Le Canada, colporteur de Trump au Venezuela

[Partie 2] Le Canada joue le rôle de valet de la stratégie de renversement du gouvernement dûment élu du Venezuela que cherche à provoquer le grand démocrate qu’est Donald Trump. Le gouvernement du premier ministre Justin Trudeau dandine dans l’antichambre guerrière américaine, offrant ainsi un paravent de légitimité aux pulsions belliqueuses du président.

En tant que ministre déléguée à l’Organisation des États américains (OÉA), la ministre des Affaires globales, Chrystia Freeland, ne cesse de répéter que le Venezuela est une dictature. 

Elle a joint le Canada au Groupe de Lima, un rassemblement des 11 pays de droite latino-américains et des É.-U. dont l’article premier est de concrétiser le rêve de M. Trump. De fait, Mme Freeland présidera la prochaine réunion de ce groupe quelque peu occulte qui se réunira au Canada cet automne. De plus, le Canada, en émule du président américain, a imposé des sanctions économiques contre 40 dirigeants vénézuéliens, une agression diplomatique qu’aucun autre pays du Nord n’a osé jusqu’à maintenant.

Pourtant dimanche soir, le 15 octobre 2017, lors du suffrage universel pour le choix des gouverneurs, le parti du gouvernement est sorti vainqueur dans 18 des 23 états avec 54 % des voix. (Rappelons qu’en 2015, M. Trudeau a récolté 39,47 % du vote populaire au pays). Plus de 61 % des électeurs admissibles ont voté au Venezuela, un taux de participation qui s’approche de celui de la dernière élection fédérale au Canada. 

De plus, le suffrage a eu lieu sans anicroche parce que l’opposition à laquelle tiennent tant M. Trump et Mme Freeland a décidé, le temps de cette élection, de ranger ses matraques et de s’investir dans le processus démocratique. Le verdict posé par le peuple vénézuélien est sans équivoque.

Cela dit, la posture canadienne ne date pas d’hier. Elle fut instituée par le gouvernement conservateur de Stephen Harper qui a radié l’ACDI (Agence canadienne de développement international) et désigné les entreprises canadiennes de courroies complémentaires de transmission des fonds canadiens de développement international, ce qui leur a permis d’inféoder plus efficacement les communautés qui résistent à leurs projets souvent dévastateurs. 

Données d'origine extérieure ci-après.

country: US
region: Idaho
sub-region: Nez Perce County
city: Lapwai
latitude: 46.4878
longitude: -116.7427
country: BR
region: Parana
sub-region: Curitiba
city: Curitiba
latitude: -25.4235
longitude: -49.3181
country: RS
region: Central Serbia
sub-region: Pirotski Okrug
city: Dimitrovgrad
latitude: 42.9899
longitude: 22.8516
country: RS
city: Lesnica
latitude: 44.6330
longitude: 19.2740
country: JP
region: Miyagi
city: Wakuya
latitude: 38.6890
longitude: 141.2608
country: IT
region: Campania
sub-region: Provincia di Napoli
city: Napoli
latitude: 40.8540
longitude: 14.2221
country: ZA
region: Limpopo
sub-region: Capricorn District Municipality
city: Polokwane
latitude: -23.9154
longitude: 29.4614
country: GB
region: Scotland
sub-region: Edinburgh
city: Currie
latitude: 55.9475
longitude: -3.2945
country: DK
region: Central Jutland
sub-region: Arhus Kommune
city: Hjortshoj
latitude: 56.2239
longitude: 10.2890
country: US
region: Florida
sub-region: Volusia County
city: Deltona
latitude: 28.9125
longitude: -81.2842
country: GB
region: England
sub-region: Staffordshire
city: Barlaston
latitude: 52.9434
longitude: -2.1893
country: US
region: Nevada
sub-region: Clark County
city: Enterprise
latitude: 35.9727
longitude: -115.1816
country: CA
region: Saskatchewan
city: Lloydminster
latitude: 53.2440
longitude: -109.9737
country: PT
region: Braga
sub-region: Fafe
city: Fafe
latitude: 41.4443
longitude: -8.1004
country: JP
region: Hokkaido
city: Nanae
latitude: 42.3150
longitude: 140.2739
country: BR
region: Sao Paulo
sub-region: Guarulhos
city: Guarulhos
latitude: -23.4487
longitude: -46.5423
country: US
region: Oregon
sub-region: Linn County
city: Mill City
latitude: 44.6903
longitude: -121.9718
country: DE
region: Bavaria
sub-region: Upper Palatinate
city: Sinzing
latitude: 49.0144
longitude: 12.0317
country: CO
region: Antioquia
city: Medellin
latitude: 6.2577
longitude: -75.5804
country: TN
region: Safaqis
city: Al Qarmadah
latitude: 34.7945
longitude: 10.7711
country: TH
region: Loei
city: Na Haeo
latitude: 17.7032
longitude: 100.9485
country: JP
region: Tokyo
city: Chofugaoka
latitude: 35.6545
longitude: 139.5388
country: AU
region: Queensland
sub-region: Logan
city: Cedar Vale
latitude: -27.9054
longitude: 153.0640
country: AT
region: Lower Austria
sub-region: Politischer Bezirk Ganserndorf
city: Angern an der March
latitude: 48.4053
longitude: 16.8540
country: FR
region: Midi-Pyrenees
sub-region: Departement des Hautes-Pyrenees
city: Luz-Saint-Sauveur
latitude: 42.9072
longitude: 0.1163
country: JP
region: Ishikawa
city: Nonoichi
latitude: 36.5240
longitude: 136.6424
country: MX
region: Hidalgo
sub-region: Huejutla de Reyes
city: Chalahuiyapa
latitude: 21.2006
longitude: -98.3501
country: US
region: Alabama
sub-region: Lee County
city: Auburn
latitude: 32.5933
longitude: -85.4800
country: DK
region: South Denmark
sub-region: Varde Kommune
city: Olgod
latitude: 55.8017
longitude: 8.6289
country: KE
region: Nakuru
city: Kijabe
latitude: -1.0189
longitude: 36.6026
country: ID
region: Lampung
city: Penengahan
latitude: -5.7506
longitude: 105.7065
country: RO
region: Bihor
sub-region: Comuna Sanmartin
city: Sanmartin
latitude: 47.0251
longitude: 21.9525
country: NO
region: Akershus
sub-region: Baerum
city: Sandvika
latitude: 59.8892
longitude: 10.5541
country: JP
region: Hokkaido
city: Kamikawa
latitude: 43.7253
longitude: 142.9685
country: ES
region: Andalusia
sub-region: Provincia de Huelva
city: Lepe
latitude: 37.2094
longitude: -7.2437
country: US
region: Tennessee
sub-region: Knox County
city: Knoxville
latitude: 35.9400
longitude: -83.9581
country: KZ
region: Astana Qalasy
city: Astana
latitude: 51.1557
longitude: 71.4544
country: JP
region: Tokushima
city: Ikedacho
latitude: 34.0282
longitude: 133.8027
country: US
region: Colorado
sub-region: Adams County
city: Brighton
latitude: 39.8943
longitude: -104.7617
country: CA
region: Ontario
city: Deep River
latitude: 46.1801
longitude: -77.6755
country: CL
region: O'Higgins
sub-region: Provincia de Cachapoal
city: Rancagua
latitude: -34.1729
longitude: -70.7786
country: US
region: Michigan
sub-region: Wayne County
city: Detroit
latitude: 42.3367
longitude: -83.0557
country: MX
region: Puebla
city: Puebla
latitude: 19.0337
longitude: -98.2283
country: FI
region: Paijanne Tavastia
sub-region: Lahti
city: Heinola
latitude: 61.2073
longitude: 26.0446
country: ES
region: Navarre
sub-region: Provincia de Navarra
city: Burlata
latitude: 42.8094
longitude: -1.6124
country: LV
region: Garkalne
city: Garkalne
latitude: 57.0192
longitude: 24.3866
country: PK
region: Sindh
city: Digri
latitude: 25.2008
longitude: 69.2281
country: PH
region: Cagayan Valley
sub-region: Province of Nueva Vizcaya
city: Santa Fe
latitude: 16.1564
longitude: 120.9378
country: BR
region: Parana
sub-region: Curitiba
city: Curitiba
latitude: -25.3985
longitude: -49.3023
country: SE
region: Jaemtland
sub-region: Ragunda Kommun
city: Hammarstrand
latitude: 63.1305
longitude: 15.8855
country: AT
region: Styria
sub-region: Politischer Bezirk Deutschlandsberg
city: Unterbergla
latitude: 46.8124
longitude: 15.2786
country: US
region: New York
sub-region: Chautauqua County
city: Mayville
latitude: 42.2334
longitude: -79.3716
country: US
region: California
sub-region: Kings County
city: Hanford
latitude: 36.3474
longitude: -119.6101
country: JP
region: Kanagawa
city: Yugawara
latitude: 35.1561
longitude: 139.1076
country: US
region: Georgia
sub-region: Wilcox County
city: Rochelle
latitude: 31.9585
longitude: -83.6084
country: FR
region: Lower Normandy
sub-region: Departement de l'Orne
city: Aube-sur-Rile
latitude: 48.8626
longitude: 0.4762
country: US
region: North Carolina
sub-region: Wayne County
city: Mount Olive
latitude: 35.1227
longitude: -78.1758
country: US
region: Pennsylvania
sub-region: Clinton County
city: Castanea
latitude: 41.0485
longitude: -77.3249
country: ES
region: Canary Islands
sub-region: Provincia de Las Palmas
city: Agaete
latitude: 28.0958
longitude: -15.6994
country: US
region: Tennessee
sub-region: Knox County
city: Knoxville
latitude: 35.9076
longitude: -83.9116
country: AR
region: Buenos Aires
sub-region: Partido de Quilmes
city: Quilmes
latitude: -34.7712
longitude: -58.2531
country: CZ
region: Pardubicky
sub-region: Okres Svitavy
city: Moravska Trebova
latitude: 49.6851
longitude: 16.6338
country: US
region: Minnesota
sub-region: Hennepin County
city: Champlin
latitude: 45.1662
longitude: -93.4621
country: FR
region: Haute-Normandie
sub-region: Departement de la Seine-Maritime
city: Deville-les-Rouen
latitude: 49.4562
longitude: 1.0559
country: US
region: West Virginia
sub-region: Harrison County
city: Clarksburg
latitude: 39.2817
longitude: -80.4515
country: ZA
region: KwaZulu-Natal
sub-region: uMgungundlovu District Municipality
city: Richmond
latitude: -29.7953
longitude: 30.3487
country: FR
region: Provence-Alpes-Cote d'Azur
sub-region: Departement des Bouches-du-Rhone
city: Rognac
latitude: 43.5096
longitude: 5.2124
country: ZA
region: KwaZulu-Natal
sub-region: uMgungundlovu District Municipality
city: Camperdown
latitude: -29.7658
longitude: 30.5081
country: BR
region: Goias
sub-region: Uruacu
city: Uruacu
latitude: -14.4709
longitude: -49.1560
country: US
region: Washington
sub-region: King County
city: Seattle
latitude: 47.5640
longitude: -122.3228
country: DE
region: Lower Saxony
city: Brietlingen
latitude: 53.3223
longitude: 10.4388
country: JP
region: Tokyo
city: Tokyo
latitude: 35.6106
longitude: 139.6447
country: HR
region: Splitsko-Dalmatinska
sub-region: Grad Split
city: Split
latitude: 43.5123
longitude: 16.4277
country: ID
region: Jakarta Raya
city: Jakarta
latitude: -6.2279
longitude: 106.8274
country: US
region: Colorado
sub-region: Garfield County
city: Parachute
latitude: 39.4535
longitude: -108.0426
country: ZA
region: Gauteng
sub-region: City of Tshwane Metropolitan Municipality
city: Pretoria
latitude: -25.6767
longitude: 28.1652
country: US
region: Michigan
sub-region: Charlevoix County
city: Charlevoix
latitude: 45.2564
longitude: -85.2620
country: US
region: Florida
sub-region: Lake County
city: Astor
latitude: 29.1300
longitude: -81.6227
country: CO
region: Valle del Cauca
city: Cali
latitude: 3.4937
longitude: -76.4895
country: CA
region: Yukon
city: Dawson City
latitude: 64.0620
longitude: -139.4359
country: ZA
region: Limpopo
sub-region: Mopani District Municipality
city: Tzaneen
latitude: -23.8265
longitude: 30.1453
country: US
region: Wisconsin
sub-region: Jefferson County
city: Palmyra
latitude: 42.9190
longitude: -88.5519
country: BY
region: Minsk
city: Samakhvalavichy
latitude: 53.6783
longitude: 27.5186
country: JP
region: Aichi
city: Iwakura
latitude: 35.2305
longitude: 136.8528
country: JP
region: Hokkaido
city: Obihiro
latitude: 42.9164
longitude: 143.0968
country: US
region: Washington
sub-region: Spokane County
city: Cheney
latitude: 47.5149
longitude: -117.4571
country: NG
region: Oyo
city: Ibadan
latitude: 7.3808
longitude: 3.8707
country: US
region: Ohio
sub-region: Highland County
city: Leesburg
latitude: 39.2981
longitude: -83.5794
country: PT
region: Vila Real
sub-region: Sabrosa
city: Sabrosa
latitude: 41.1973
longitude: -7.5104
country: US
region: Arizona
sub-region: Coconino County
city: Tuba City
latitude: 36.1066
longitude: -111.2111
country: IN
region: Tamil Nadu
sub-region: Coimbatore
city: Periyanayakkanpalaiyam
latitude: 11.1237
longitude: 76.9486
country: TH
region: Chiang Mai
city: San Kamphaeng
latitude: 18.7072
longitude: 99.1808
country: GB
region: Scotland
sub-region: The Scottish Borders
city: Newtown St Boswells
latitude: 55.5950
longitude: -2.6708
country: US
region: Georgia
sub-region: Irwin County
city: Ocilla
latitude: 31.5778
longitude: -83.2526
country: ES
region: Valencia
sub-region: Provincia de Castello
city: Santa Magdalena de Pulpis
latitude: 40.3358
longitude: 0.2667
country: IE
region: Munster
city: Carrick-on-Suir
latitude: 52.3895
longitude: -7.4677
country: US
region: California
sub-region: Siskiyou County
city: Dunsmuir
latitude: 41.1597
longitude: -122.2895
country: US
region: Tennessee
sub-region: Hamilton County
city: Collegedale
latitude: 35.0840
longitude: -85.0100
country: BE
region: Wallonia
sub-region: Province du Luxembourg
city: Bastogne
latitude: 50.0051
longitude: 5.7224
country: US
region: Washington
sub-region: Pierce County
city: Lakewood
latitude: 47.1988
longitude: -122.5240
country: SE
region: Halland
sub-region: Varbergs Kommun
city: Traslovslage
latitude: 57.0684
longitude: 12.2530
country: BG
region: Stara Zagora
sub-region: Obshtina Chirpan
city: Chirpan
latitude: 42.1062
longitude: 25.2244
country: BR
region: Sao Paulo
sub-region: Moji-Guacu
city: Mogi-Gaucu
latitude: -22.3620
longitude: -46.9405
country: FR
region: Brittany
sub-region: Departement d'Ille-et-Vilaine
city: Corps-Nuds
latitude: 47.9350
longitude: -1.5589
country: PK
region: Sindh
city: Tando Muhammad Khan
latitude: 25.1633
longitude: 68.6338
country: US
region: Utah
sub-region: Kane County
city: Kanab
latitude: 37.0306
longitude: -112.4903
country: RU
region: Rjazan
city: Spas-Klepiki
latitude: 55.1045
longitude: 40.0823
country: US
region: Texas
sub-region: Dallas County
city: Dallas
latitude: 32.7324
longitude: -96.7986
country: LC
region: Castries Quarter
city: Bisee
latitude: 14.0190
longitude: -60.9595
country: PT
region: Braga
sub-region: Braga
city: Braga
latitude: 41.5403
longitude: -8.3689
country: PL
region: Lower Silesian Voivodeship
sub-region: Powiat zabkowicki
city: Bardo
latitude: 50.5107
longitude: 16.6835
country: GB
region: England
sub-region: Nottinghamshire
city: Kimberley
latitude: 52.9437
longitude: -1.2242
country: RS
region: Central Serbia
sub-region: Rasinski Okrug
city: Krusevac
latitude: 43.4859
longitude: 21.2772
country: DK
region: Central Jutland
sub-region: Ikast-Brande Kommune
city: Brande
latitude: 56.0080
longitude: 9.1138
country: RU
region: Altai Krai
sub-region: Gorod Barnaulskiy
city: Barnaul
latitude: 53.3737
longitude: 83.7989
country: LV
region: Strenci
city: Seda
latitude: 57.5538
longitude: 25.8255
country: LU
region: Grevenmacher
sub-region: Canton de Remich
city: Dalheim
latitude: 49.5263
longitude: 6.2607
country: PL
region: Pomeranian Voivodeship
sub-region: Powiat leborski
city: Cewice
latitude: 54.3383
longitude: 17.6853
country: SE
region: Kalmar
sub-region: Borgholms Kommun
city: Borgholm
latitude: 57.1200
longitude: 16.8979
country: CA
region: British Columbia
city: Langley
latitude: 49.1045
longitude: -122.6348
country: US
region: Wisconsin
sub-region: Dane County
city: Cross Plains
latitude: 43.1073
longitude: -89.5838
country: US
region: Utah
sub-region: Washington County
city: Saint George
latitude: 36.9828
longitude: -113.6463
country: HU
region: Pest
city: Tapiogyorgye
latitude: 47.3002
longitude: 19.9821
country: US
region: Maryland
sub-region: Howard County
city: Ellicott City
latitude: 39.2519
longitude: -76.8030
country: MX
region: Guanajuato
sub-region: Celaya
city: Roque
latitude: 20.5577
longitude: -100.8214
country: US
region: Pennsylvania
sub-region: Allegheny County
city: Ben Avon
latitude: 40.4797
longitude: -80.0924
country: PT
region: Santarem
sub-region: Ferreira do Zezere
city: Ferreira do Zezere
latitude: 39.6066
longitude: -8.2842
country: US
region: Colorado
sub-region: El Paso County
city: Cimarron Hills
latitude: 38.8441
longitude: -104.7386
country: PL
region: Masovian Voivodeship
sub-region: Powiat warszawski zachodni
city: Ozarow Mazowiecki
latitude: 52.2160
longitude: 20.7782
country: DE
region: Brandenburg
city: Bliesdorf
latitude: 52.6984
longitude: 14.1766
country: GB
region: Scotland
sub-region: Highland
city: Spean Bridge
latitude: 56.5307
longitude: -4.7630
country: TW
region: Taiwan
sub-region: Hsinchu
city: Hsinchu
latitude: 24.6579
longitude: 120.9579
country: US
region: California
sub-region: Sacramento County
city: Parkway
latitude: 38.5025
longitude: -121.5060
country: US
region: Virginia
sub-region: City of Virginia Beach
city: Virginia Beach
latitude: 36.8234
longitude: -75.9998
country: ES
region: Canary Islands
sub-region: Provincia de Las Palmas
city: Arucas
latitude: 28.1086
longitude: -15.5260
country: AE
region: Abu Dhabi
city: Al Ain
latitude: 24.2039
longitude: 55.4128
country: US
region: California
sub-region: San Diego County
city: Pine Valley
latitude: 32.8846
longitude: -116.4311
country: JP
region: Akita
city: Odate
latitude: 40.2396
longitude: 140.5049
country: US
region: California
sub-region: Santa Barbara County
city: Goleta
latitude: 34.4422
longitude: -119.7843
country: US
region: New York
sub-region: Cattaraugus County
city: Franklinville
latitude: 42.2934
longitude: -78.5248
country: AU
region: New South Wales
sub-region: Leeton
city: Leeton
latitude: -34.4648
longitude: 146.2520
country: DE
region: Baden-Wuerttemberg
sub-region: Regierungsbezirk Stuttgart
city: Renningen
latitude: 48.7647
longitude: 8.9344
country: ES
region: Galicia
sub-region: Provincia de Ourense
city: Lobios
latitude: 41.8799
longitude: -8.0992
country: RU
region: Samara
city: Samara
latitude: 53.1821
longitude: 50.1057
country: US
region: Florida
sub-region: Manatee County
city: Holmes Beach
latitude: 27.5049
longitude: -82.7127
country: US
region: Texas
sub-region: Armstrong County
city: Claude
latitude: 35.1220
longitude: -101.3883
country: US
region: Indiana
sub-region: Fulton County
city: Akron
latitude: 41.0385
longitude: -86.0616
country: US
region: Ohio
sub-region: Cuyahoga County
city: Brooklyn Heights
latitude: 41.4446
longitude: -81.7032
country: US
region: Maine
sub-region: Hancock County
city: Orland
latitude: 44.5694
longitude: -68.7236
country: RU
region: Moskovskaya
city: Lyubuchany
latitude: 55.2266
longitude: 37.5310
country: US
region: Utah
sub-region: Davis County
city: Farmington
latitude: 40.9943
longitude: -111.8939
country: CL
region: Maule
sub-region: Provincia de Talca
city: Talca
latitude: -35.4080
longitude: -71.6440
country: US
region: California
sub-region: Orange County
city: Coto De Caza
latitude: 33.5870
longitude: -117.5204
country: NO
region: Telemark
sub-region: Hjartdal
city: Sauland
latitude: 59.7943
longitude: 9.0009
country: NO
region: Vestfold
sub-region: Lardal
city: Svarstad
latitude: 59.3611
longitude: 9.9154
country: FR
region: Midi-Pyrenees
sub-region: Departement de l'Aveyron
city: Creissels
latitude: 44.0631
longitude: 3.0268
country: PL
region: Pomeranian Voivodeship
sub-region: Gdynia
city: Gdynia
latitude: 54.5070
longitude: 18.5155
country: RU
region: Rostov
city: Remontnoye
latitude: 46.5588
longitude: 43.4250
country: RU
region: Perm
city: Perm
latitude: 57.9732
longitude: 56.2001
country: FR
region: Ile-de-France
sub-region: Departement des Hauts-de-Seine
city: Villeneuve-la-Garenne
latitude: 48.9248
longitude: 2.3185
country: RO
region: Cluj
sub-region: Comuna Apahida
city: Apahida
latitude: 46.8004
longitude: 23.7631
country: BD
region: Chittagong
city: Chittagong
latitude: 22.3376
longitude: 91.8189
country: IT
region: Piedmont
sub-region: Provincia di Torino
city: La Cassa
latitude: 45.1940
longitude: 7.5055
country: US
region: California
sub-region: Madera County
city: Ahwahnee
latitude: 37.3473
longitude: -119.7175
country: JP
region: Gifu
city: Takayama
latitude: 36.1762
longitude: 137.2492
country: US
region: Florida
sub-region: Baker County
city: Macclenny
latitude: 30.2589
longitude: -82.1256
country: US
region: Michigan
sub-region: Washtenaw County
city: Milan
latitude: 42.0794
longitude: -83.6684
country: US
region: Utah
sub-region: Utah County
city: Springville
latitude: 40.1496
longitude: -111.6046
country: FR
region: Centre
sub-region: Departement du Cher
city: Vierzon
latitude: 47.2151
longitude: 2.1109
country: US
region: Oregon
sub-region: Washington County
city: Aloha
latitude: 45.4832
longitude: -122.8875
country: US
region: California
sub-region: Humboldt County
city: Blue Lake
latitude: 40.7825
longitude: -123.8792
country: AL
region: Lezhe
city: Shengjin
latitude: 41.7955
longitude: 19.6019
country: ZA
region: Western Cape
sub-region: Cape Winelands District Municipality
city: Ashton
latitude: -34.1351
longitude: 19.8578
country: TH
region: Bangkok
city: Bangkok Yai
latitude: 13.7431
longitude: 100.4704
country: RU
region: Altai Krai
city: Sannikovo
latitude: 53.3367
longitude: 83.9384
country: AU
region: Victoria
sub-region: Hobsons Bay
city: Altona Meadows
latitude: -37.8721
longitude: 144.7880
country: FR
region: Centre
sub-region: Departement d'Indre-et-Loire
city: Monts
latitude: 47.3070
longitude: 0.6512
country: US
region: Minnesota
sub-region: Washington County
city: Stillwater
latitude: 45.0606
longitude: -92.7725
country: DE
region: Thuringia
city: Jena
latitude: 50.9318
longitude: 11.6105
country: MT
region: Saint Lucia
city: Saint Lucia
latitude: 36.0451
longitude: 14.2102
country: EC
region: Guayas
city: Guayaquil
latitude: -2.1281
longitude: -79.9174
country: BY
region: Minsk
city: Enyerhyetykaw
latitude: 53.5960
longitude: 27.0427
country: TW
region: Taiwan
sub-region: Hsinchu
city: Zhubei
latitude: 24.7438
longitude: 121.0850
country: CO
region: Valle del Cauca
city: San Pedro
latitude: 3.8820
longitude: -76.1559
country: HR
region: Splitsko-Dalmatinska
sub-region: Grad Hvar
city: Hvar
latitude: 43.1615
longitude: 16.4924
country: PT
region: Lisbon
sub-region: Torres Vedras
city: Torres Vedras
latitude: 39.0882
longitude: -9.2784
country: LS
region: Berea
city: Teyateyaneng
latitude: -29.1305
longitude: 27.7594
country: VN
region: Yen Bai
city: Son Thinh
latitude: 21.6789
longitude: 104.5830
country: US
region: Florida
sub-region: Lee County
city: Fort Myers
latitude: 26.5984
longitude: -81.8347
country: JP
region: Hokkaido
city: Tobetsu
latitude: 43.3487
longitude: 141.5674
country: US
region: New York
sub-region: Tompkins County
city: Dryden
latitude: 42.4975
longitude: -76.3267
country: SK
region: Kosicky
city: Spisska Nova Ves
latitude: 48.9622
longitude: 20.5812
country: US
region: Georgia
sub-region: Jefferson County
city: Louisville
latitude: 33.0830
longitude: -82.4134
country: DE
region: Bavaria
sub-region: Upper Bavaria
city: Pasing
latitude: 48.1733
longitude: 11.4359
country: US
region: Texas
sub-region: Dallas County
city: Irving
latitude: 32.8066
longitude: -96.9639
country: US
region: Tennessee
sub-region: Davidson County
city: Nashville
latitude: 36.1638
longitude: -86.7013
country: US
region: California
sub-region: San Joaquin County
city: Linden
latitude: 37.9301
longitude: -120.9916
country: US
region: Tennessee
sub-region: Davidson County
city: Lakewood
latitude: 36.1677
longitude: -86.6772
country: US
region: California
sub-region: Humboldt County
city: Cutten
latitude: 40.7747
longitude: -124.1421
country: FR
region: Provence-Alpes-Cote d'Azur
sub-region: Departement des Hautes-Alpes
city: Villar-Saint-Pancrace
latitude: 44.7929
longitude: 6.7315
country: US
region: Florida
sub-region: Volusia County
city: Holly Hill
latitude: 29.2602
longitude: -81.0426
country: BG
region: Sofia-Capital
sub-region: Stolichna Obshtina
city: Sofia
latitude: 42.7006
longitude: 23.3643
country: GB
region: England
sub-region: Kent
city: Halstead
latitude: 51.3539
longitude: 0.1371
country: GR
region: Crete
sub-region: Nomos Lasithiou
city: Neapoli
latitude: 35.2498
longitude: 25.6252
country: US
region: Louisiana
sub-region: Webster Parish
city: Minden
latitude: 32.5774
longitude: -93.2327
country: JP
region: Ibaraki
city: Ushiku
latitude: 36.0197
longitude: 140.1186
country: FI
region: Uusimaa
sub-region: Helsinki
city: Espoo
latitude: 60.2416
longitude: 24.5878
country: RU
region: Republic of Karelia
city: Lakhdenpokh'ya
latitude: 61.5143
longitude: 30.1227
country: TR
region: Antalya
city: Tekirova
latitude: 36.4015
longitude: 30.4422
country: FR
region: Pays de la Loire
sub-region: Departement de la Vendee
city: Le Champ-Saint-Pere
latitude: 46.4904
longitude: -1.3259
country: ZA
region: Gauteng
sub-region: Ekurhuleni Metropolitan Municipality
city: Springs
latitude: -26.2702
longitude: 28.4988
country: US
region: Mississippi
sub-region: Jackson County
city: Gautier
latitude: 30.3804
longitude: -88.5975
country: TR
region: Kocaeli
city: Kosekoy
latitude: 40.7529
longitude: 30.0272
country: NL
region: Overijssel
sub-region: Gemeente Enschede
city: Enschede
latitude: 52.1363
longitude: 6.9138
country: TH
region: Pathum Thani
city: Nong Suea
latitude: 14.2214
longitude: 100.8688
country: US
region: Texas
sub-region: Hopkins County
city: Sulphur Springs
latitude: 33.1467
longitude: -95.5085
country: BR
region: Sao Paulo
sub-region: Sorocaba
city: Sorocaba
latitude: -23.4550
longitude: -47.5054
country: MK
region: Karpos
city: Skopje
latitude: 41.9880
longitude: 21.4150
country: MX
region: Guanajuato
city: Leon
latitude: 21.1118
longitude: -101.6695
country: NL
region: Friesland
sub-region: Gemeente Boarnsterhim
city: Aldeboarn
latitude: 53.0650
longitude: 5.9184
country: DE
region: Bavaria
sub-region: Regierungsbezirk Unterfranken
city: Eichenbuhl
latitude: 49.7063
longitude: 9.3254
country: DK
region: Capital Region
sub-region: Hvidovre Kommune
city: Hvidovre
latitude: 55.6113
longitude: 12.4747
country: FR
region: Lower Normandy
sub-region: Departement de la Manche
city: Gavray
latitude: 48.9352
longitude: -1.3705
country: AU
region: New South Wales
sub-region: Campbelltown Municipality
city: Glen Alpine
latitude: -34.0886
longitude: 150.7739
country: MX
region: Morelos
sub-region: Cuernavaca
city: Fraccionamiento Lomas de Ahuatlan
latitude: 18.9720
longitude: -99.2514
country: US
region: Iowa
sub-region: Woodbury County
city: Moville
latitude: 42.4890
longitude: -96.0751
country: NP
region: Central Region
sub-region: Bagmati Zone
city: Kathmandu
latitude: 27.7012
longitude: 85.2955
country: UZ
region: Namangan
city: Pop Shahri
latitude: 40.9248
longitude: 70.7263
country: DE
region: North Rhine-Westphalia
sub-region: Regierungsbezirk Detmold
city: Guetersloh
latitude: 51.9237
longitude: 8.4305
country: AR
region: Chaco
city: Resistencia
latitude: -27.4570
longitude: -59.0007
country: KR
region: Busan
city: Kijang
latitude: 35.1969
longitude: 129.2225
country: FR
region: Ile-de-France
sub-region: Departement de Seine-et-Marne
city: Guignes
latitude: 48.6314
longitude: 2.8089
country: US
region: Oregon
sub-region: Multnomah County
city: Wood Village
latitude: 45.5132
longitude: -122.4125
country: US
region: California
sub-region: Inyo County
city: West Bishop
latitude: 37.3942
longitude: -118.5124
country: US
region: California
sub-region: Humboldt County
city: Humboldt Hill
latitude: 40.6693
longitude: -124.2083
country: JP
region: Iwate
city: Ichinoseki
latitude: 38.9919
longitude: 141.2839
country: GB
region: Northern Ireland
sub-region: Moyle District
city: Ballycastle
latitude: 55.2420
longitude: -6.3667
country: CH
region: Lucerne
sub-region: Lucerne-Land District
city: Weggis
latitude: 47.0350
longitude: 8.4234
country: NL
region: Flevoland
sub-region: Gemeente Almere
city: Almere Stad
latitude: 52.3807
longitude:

Il a chargé les ambassades canadiennes de travailler avec l’arsenal américain de surveillance des courants socio-politiques et de soutenir les intervenants néolibéraux dans ces pays. Il a pris soin de nommer des ambassadeurs épris de cette vision. Un cas d’espèce : l’ambassadeur du Canada à Caracas, Ben Rowswell, spécialiste des médias sociaux et de la manipulation des masses, s’est vanté d’avoir « interpellé des dizaines de milliers de Vénézuéliens » pour qu’ils s’élèvent contre leur gouvernement. 

Il s’agit d’une douteuse besogne d’ingérence malveillante dans une démocratie tel le Venezuela qui a tenu pas moins de 22 élections universelles depuis la création en 1998 du système bolivarien.

L’opposition de la droite avait refusé de participer à l’élection de l’Assemblée nationale constituante du 30 juillet 2017, un processus inscrit dans la constitution. Ainsi, elle et Mme Freeland sont mal avisées de reprocher à la gauche d’avoir rapporté tous les sièges.

Le 12 octobre 2017, à Mexico lors de discussions sur le libre-échange, Justin Trudeau déclarait que « le peuple ne doit pas céder à la peur », de Trump bien sûr. 

Dans le même temps en ce qui concerne le Venezuela, son gouvernement se comporte comme lieutenant major de ce marchand de peur par excellence et comme légitimateur des fantasmes politiques autant débridés que dangereux de ce président. 

Le gouvernement de Justin Trudeau doit larguer la politique de Harper et annuler ses sanctions contre le Venezuela. Il doit se retirer du Groupe de Lima et cesser d’être colporteur de la désinformation contre le peuple vénézuélien. 

M. Trudeau doit effectuer une visite officielle au Venezuela pour constater de ses propres yeux la réalité, normaliser les relations bilatérales et élaborer des pistes d’action mutuellement avantageuses.